* Source data *

──────────────────────────────

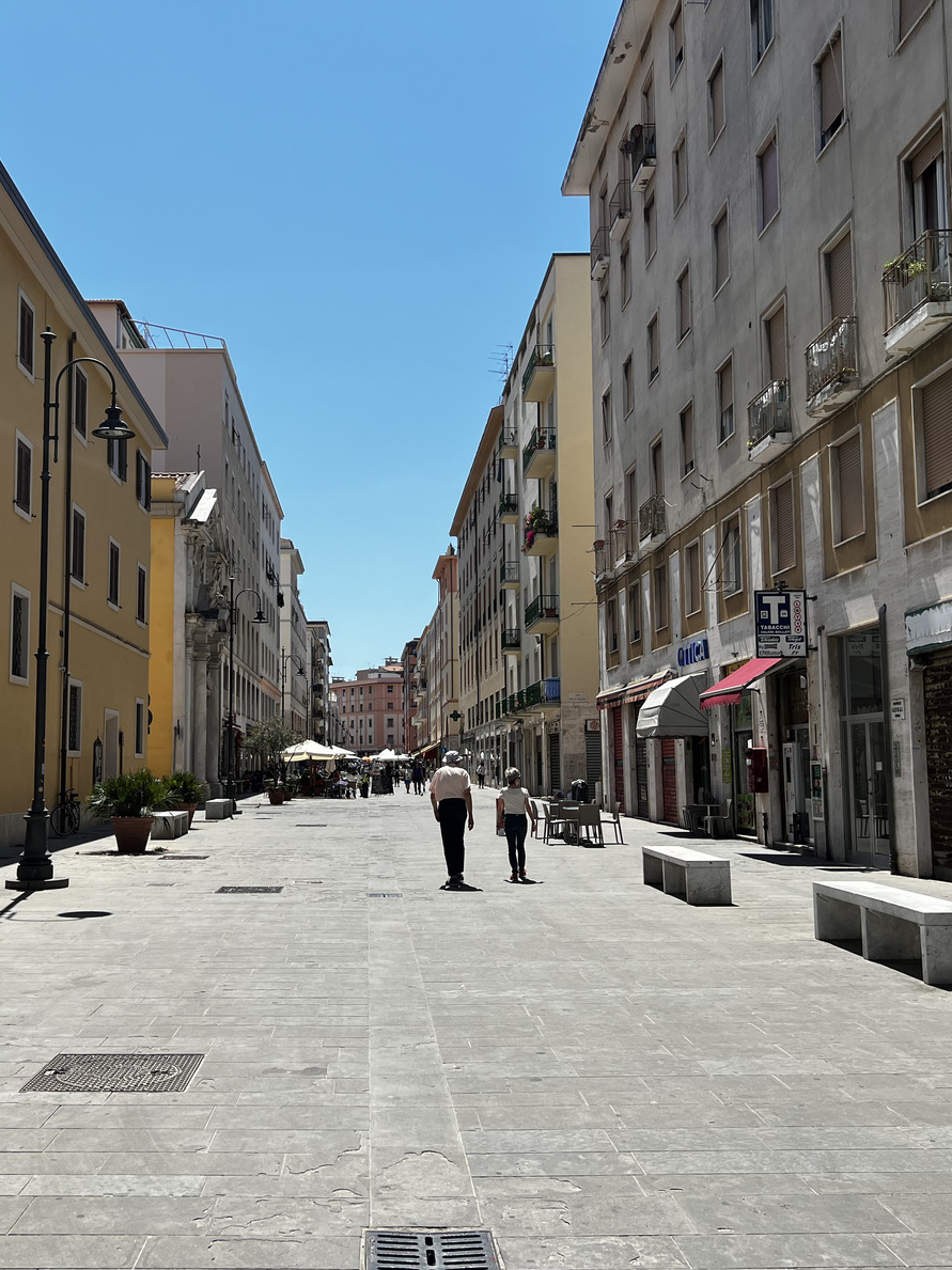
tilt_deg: +5.6
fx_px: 1284
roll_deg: +0.5
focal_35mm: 35
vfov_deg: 52.6
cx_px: 361
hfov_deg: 40.4
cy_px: 639
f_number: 1.5
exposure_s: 1/5076
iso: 50
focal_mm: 5.7
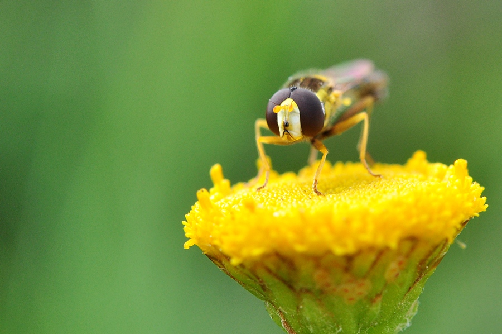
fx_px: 1254
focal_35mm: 90
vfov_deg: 15.2
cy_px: 167
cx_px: 251
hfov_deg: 22.6
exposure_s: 1/125
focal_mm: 60
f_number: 13
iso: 320
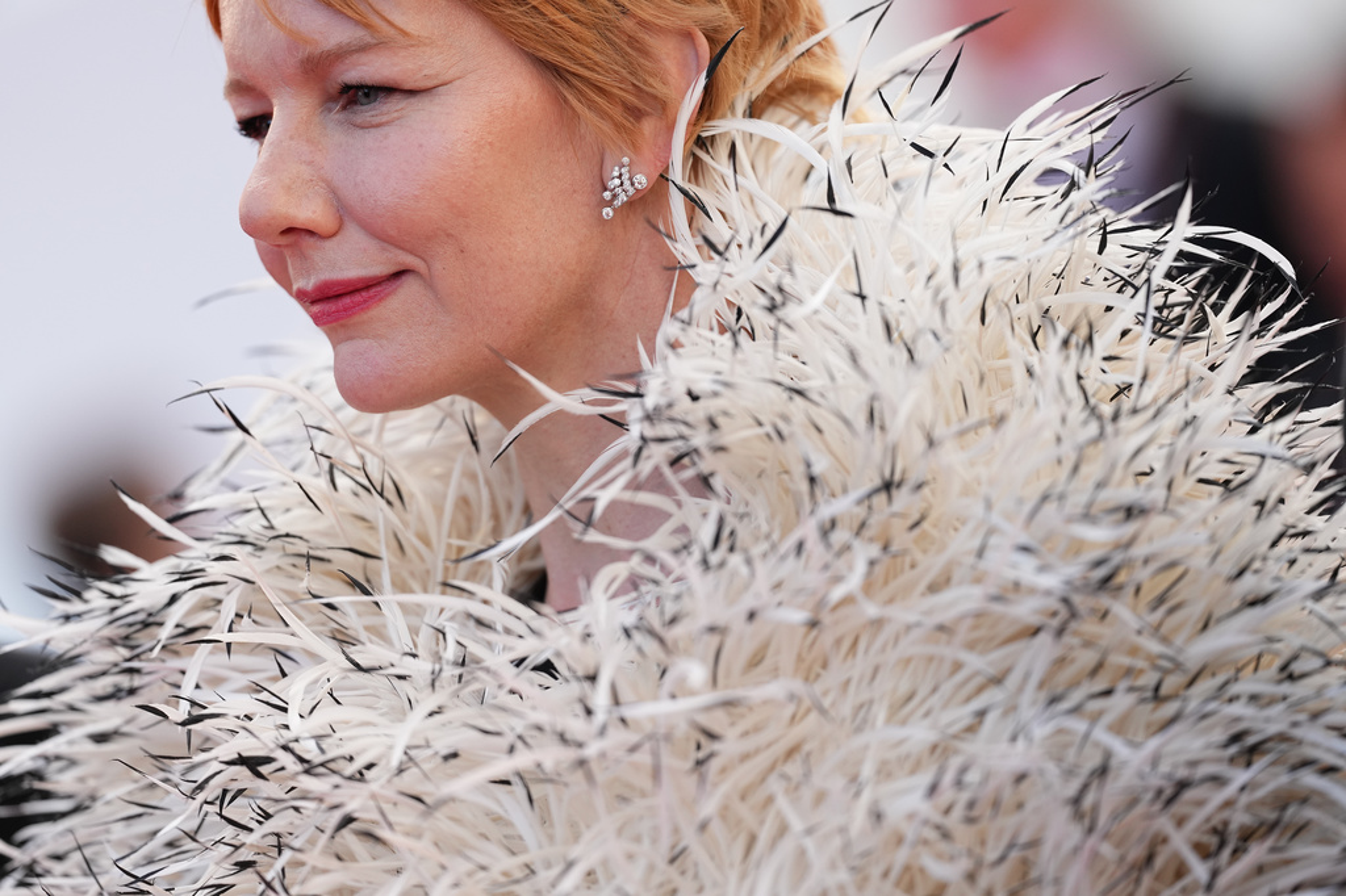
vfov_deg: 4.6
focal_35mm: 300
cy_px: 448
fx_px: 11212
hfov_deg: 6.9
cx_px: 673
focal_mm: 300
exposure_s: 1/1000
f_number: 2.8
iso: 640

──────────────────────────────

* What is needed *
Would you restate all of the data above word for word, omitting the pictures?

* Response to this task *
tilt_deg: +5.6
fx_px: 1284
roll_deg: +0.5
focal_35mm: 35
vfov_deg: 52.6
cx_px: 361
hfov_deg: 40.4
cy_px: 639
f_number: 1.5
exposure_s: 1/5076
iso: 50
focal_mm: 5.7
fx_px: 1254
focal_35mm: 90
vfov_deg: 15.2
cy_px: 167
cx_px: 251
hfov_deg: 22.6
exposure_s: 1/125
focal_mm: 60
f_number: 13
iso: 320
vfov_deg: 4.6
focal_35mm: 300
cy_px: 448
fx_px: 11212
hfov_deg: 6.9
cx_px: 673
focal_mm: 300
exposure_s: 1/1000
f_number: 2.8
iso: 640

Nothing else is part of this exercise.